Situation calculus theory is used in the logical analysis of historical actions and transformations of agents that manipulate real-world objects. The situation calculus is germane in applications such as robotics, as well as temporal projection and planning [1], where domain knowledge experts define and use relevant axioms about the dynamics of each application to reason on the executed actions. In spite of the known branching structures of situations, how should we represent time and knowledge in a modal logic?

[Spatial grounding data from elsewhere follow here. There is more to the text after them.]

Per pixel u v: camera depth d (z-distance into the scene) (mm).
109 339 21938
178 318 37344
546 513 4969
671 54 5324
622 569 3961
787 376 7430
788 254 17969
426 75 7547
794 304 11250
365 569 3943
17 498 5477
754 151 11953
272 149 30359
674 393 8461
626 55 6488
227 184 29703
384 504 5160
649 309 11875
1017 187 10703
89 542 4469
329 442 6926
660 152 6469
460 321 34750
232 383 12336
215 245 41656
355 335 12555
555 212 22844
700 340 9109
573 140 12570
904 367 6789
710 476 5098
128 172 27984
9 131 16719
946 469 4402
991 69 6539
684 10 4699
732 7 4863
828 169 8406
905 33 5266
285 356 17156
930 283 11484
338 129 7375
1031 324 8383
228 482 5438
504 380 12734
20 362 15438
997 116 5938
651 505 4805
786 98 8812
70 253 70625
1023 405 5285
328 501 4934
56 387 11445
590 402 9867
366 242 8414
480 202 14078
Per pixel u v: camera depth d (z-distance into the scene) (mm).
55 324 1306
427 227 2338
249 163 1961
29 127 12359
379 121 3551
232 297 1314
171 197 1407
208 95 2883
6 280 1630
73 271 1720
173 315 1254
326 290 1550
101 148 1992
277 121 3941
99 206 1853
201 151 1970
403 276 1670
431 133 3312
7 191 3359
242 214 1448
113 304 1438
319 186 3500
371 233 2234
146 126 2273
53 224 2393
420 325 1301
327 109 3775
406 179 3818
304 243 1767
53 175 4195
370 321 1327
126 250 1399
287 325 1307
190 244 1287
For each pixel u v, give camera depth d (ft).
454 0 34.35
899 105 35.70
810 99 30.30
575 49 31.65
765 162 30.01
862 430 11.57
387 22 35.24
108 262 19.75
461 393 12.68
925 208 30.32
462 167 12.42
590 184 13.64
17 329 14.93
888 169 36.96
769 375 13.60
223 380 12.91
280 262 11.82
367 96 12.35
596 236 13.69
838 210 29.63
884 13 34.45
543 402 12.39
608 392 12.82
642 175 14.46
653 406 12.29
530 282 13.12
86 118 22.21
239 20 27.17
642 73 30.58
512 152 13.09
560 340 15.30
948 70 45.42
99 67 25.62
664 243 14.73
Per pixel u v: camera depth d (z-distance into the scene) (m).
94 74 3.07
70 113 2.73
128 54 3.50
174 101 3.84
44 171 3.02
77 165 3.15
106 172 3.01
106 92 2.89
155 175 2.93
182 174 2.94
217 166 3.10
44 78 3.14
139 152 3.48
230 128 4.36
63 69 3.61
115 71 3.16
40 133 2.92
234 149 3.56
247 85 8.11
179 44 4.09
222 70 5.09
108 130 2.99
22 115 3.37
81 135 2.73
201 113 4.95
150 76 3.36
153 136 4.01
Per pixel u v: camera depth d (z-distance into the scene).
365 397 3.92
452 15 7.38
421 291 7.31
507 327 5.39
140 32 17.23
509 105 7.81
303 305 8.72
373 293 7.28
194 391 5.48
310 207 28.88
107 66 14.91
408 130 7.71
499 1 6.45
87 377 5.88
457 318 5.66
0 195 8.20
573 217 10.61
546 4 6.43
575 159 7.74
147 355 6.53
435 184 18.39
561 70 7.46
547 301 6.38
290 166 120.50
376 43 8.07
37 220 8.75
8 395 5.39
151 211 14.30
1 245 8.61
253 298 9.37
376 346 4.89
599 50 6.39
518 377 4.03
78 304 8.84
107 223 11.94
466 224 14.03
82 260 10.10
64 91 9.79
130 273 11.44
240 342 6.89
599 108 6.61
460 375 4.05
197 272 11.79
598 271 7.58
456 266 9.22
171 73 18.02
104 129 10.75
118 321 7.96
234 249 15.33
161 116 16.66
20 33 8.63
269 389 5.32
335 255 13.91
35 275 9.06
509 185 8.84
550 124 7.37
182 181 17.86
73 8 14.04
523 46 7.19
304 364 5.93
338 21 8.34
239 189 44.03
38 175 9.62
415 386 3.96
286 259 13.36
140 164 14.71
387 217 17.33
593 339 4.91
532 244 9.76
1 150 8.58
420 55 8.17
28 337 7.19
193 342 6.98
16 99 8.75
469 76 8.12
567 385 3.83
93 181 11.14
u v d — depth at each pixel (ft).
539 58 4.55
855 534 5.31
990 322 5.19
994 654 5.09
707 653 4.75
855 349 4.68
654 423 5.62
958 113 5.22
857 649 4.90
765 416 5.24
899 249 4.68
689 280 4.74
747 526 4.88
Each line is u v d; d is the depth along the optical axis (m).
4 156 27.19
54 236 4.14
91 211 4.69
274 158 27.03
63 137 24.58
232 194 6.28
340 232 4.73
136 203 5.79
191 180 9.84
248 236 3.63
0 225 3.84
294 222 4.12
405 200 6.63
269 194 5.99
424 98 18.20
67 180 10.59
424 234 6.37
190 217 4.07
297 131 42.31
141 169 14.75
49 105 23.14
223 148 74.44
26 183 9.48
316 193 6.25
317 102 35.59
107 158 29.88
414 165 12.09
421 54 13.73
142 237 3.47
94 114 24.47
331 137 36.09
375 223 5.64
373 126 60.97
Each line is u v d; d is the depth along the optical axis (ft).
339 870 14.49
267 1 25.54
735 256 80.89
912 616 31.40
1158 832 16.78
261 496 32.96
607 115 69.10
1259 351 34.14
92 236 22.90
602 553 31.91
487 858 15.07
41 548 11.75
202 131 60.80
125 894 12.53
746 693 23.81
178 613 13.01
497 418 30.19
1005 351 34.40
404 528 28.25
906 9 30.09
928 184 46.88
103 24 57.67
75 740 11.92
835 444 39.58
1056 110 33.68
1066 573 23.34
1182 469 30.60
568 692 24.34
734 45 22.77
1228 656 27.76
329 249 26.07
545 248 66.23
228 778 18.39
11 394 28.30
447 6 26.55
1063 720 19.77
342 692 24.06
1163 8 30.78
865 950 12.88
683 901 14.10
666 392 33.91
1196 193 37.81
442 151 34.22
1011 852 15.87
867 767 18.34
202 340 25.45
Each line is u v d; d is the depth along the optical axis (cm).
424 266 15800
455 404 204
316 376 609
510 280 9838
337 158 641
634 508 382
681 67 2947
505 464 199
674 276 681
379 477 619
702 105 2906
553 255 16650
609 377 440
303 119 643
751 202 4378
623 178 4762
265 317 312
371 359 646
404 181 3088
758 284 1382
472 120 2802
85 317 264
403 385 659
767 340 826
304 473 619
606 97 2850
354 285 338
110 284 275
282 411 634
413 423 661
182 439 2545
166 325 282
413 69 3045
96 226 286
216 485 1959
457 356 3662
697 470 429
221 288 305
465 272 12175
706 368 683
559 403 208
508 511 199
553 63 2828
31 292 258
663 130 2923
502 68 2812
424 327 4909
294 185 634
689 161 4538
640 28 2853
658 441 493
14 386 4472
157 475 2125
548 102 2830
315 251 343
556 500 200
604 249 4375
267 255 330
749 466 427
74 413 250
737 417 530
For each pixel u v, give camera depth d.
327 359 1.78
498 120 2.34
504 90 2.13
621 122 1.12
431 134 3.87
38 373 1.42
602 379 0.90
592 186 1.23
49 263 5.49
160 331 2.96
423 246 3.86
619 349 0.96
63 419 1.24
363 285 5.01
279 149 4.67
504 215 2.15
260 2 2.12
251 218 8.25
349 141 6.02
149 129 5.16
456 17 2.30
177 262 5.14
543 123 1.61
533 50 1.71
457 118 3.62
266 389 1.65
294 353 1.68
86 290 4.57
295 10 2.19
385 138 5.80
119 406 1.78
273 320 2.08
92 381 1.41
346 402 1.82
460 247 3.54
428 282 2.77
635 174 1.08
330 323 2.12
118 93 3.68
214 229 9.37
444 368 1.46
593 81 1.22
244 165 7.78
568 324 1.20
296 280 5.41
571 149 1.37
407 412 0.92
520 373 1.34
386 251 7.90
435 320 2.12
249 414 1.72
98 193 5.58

Lakemeyer critiques the inability of the situation calculus to adequately represent knowledge and time. He skillfully uses the actions of a robot in a block world to introduce the elements of the basic action theories and the projection problem. The groundwork axioms of the situation calculus contain an axiom that describes the set of all accessible situations from the initial situation by a chain of actions. To introduce knowledge into the situation calculus, Lakemeyer recommends replacing this axiom by an induction axiom to root all situations in some preliminary situation, adding a new axiom to make only the preliminary situations available at first, and ensuring that actions maintain the initial broad-spectrum property of the accessible situations.
Lakemeyer assesses the capability of the explicit time specification, and the use of the inherent chronological pattern of the tree of situations, to model time in the situation calculus. Consequently, he builds a first-order modal situation calculus, with branching time operators for coping with tree-like situations. The modal situation calculus consists of a unique language with symbols from a vocabulary, terms (the least set of expressions derived from actions and objects), and well-formed formulas of actions performed on objects at specific times.
The author presents clear, formal semantics for the modal situation calculus language. He convincingly illuminates the association of the modal situation calculus with Reiter’s well-known situational calculus. All modal logicians, as well as situation calculus skeptics, should read this insightful and engaging paper.